START Provided data

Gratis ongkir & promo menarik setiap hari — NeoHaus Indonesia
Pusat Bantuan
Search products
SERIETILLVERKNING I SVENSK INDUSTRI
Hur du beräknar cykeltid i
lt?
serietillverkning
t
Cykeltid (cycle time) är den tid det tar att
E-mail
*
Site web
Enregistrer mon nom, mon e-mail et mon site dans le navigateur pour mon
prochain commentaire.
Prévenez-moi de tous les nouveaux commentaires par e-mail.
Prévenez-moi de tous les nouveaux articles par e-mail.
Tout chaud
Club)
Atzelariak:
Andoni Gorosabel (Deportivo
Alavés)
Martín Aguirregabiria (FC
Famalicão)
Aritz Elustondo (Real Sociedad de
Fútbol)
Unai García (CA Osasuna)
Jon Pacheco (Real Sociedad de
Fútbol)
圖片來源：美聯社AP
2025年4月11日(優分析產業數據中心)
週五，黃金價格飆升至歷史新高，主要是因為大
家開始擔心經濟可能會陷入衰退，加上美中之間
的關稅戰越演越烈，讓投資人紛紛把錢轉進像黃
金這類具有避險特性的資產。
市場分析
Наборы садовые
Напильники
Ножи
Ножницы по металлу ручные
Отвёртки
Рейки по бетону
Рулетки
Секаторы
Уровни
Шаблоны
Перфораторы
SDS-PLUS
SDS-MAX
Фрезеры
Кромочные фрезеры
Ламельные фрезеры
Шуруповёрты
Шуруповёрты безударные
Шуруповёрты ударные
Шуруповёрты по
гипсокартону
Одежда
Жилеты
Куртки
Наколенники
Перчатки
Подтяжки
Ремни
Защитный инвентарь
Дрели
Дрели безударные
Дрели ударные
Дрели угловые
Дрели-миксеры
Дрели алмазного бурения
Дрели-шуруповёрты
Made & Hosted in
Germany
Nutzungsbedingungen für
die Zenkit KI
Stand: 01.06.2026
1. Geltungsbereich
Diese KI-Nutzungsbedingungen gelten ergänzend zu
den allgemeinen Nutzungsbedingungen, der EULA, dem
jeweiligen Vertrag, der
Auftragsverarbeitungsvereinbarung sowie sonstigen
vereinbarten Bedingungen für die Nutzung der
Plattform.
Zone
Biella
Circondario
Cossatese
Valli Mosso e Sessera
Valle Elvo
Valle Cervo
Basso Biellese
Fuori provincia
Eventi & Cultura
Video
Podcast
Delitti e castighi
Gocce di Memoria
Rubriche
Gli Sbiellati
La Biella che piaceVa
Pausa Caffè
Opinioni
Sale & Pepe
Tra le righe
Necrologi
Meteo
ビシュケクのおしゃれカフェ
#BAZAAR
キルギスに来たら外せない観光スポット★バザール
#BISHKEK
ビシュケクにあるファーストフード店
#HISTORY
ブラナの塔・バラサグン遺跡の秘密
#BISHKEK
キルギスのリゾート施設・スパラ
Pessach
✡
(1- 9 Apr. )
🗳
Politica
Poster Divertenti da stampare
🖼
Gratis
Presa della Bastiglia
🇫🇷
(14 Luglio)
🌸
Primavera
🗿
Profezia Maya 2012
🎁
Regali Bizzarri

END Provided data

Copy out each line of the data that has the word "Дрели" in it.

Дрели
Дрели безударные
Дрели ударные
Дрели угловые
Дрели-миксеры
Дрели алмазного бурения
Дрели-шуруповёрты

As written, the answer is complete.